The majority of OUWB’s 35 Standardized Patients are retirement age and come from various backgrounds including law enforcement, emergency response, social work, education, and others. About a third are men with the rest women. (Lewis-Bedz said she is always looking to diversify the makeup of the SPs and encourages anyone over 18 and with interest to apply here.)
The appeal for many SPs is the flexible, part-time nature of the job.
Another appealing aspect? The acting.
“I think all theater programs should let people know that this is a job,” she said.
Lewis-Bedz — an anomaly at OUWB with an MFA degree — said the job also helps SPs sharpen improvisational skills.
“You have no idea in what order that information may be asked for,” she said, adding that no two students are exactly alike from one encounter to the next.
Most SPs don’t have a background in medicine, and Lewis-Bedz said that’s OK because “that’s not our goal.”
“The faculty handle assessment of anything related to medical content,” Lewis-Bedz said. “The SPs are much more focused on providing a patient’s perspective, and how they felt being a patient.”
Because the hope is to provide the most realistic encounter possible, Lewis-Bedz said SPs train an average of nine hours for each scenario.
“We spend a lot of time because first and foremost, they need to know backwards and forwards every medically relevant fact (of the specific scenario),” she said. “So there’s a lot of memorization involved.
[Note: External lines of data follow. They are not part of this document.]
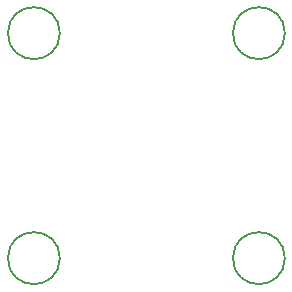
<source format=gbr>
%TF.GenerationSoftware,KiCad,Pcbnew,8.0.4*%
%TF.CreationDate,2024-10-25T17:05:04-04:00*%
%TF.ProjectId,ActiveImpactor_NoseAccelerometer,41637469-7665-4496-9d70-6163746f725f,rev?*%
%TF.SameCoordinates,Original*%
%TF.FileFunction,Other,Comment*%
%FSLAX46Y46*%
G04 Gerber Fmt 4.6, Leading zero omitted, Abs format (unit mm)*
G04 Created by KiCad (PCBNEW 8.0.4) date 2024-10-25 17:05:04*
%MOMM*%
%LPD*%
G01*
G04 APERTURE LIST*
%ADD10C,0.150000*%
G04 APERTURE END LIST*
D10*
%TO.C,H104*%
X-7325000Y9525000D02*
G75*
G02*
X-11725000Y9525000I-2200000J0D01*
G01*
X-11725000Y9525000D02*
G75*
G02*
X-7325000Y9525000I2200000J0D01*
G01*
%TO.C,H103*%
X-7325000Y-9525000D02*
G75*
G02*
X-11725000Y-9525000I-2200000J0D01*
G01*
X-11725000Y-9525000D02*
G75*
G02*
X-7325000Y-9525000I2200000J0D01*
G01*
%TO.C,H102*%
X11725000Y9525000D02*
G75*
G02*
X7325000Y9525000I-2200000J0D01*
G01*
X7325000Y9525000D02*
G75*
G02*
X11725000Y9525000I2200000J0D01*
G01*
%TO.C,H101*%
X11725000Y-9525000D02*
G75*
G02*
X7325000Y-9525000I-2200000J0D01*
G01*
X7325000Y-9525000D02*
G75*
G02*
X11725000Y-9525000I2200000J0D01*
G01*
%TD*%
M02*

</source>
And then the portrayal of the role is where the acting comes in.”
The last component of being a good SP is feedback, she said.
Unlike other schools that might simply have a checklist of points that students either hit or missed, OUWB uses a much more personalized system.
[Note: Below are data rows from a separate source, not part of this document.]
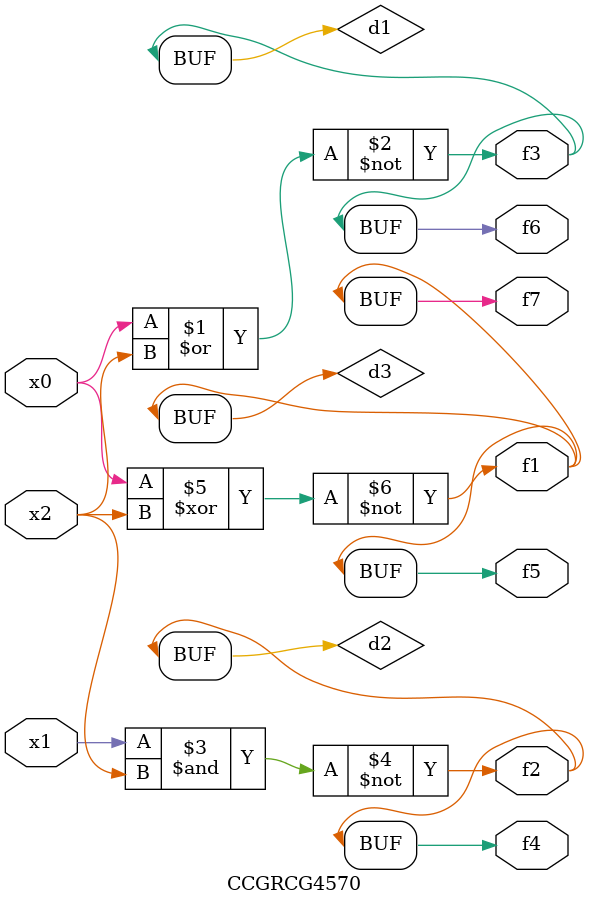
<source format=v>
module CCGRCG4570(
	input x0, x1, x2,
	output f1, f2, f3, f4, f5, f6, f7
);

	wire d1, d2, d3;

	nor (d1, x0, x2);
	nand (d2, x1, x2);
	xnor (d3, x0, x2);
	assign f1 = d3;
	assign f2 = d2;
	assign f3 = d1;
	assign f4 = d2;
	assign f5 = d3;
	assign f6 = d1;
	assign f7 = d3;
endmodule

</source>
Lewis-Bedz said that stems from a conscious effort to “really focus on what it felt like for the SP to be the patient.”
“That’s the valuable information,” she said. “We spend a lot of time working on how to deliver feedback in such a way that it’s specific, useful, and without judgment.
It’s an important job, Lewis-Bedz said, and that’s partially reflected in the fact that SPs are annually invited to OUWB’s commencement, and recognized during the ceremony.
“It’s a point of pride for me actually…that (SPs) are recognized for the role that they play,” she said.
SP Peter Knox said that’s just one of many reasons he feels more valuable as an SP at OUWB than he does working with other medical schools.
“We give input into the program that is taken seriously where that would never happen at (other medical schools),” he said.
Knox said he also finds it “fascinating” that first-year students at OUWB have exposure to SPs whereby other schools hold off until the second year.
However, the biggest point of pride for Lewis-Bedz and the OUWB SP program is how well-prepared students are when they move on, due in large part to working with SPs.
“I know our students often are recognized for their exemplary communication skills once they leave here,” she said.